◆ PROBLEM TO WORK ON ◆
Which of the lines below contain the string "sQuery"? Pick out and copy each such line, treating uppercase and lowercase as different.

◆ RECORDS FOR THIS EXERCISE ◆

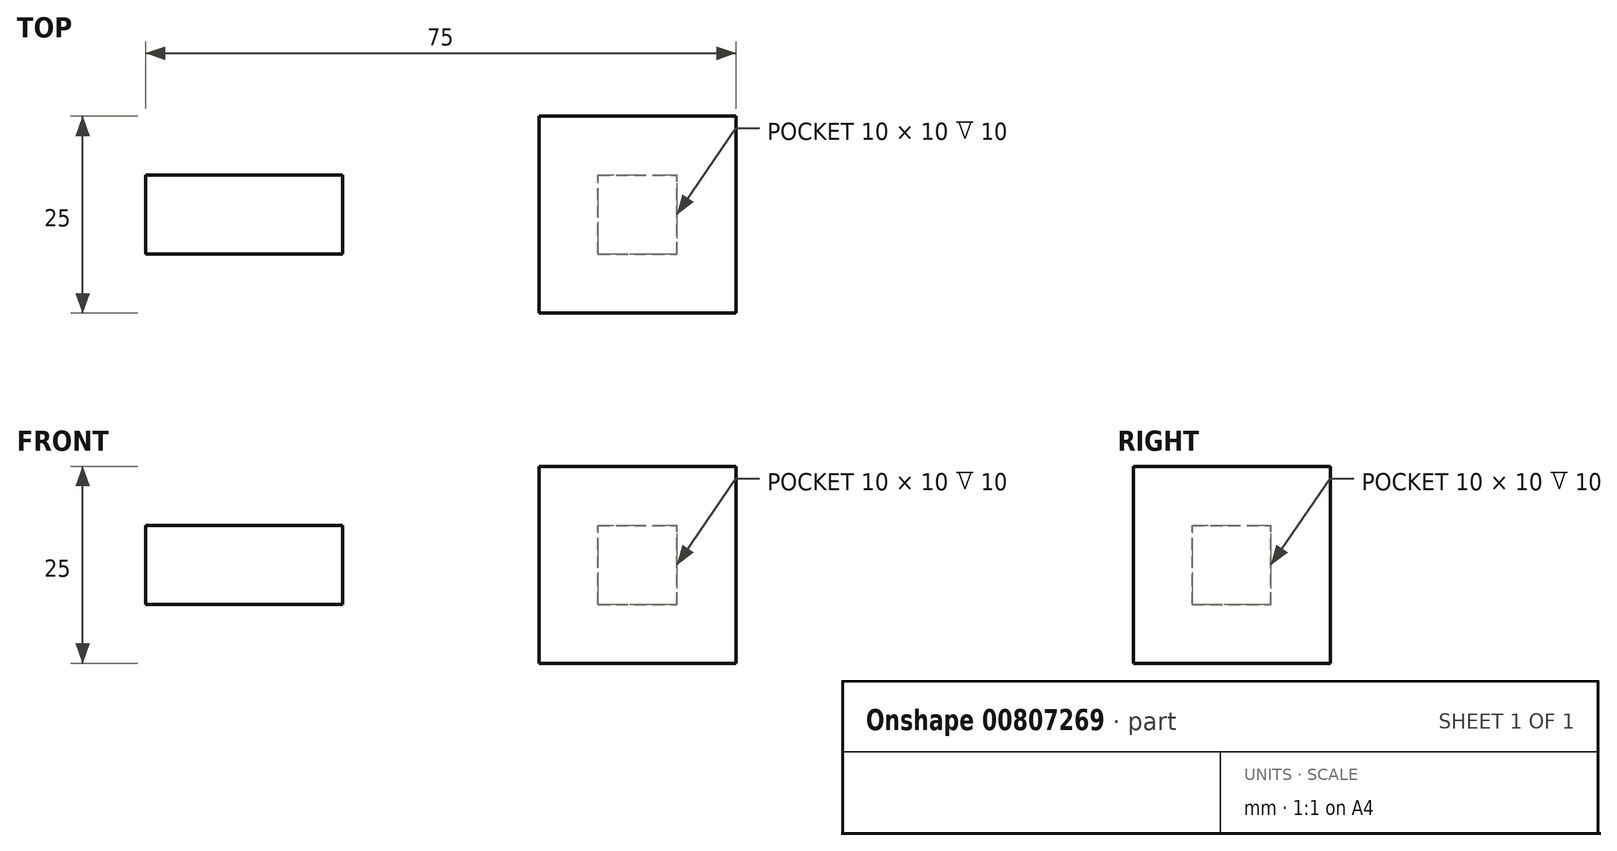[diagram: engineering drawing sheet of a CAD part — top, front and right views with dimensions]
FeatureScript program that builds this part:
annotation { "Feature Type Name" : "Feature", "Feature Type Description" : "" }
export const myFeature = defineFeature(function(context is Context, id is Id, definition is map)
    precondition{}
    {
        {
            var Q0;
            Q0=qCreatedBy(makeId("Front.planeOp"),FACE);
            var sketch = newSketch(context, id + "F0", { "sketchPlane" : qUnion([Q0])});
            skLineSegment(sketch, "E0.bottom", {"start": v(0, 0) * mm, "end": v(-25, 0) * mm});
            skLineSegment(sketch, "E0.top", {"start": v(0, 25) * mm, "end": v(-25, 25) * mm});
            skLineSegment(sketch, "E0.left", {"start": v(0, 0) * mm, "end": v(0, 25) * mm});
            skLineSegment(sketch, "E0.right", {"start": v(-25, 0) * mm, "end": v(-25, 25) * mm});
            skSolve(sketch);
        }
        {
            var Q0;
            Q0=makeQuery(id+"F0.imprint","IMPRINT",FACE,{"disambiguationData":[TD([[makeQuery(id+"F0.imprint","IMPRINT",EDGE,{"derivedFrom":sQuery(id+"F0.wireOp",EDGE,"E0.bottom")}),-1.0]])]});
            extrude(context, id + "F1", {"entities" : qUnion([Q0]), "depth" : 25 * mm, "offsetDistance" : 25 * mm});
        }
        {
            var Q0;
            Q0=makeQuery(id+"F1.opExtrude","SWEPT_FACE",FACE,{"disambiguationData":[OSD([sQuery(id+"F0.wireOp",EDGE,"E0.left")])]});
            cPlane(context, id + "F2", {"entities" : qUnion([Q0]), "cplaneType" : CPlaneType.OFFSET, "offset" : 25 * mm, "width" : 150 * mm, "height" : 150 * mm});
        }
        {
            var Q0;
            Q0=qCreatedBy(id+"F2.planeOp",FACE);
            var sketch = newSketch(context, id + "F3", { "sketchPlane" : qUnion([Q0])});
            skLineSegment(sketch, "E1.bottom", {"start": v(-17.5, 7.5) * mm, "end": v(-7.5, 7.5) * mm});
            skLineSegment(sketch, "E1.top", {"start": v(-17.5, 17.5) * mm, "end": v(-7.5, 17.5) * mm});
            skLineSegment(sketch, "E1.left", {"start": v(-17.5, 7.5) * mm, "end": v(-17.5, 17.5) * mm});
            skLineSegment(sketch, "E1.right", {"start": v(-7.5, 7.5) * mm, "end": v(-7.5, 17.5) * mm});
            skSolve(sketch);
        }
        {
            var Q0;
            Q0=makeQuery(id+"F3.imprint","IMPRINT",FACE,{"disambiguationData":[TD([[makeQuery(id+"F3.imprint","IMPRINT",EDGE,{"derivedFrom":sQuery(id+"F3.wireOp",EDGE,"E1.bottom")}),1.0]])]});
            extrude(context, id + "F4", {"entities" : qUnion([Q0]), "operationType" : NewBodyOperationType.REMOVE, "oppositeDirection" : true, "depth" : (50 - 7.5) * mm, "offsetDistance" : 25 * mm, "hasSecondDirection" : true, "secondDirectionOppositeDirection" : true, "secondDirectionDepth" : (25 + 7.5) * mm});
        }
        {
            var Q0;
            Q0=makeQuery(id+"F3.imprint","IMPRINT",FACE,{"disambiguationData":[TD([[makeQuery(id+"F3.imprint","IMPRINT",EDGE,{"derivedFrom":sQuery(id+"F3.wireOp",EDGE,"E1.bottom")}),1.0]])]});
            extrude(context, id + "F5", {"entities" : qUnion([Q0]), "oppositeDirection" : true, "depth" : 100 * mm, "offsetDistance" : 25 * mm, "hasSecondDirection" : true, "secondDirectionOppositeDirection" : true, "secondDirectionDepth" : 75 * mm});
        }
    });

◆ TASK SOLUTION ◆
            Q0=makeQuery(id+"F0.imprint","IMPRINT",FACE,{"disambiguationData":[TD([[makeQuery(id+"F0.imprint","IMPRINT",EDGE,{"derivedFrom":sQuery(id+"F0.wireOp",EDGE,"E0.bottom")}),-1.0]])]});
            Q0=makeQuery(id+"F1.opExtrude","SWEPT_FACE",FACE,{"disambiguationData":[OSD([sQuery(id+"F0.wireOp",EDGE,"E0.left")])]});
            Q0=makeQuery(id+"F3.imprint","IMPRINT",FACE,{"disambiguationData":[TD([[makeQuery(id+"F3.imprint","IMPRINT",EDGE,{"derivedFrom":sQuery(id+"F3.wireOp",EDGE,"E1.bottom")}),1.0]])]});
            Q0=makeQuery(id+"F3.imprint","IMPRINT",FACE,{"disambiguationData":[TD([[makeQuery(id+"F3.imprint","IMPRINT",EDGE,{"derivedFrom":sQuery(id+"F3.wireOp",EDGE,"E1.bottom")}),1.0]])]});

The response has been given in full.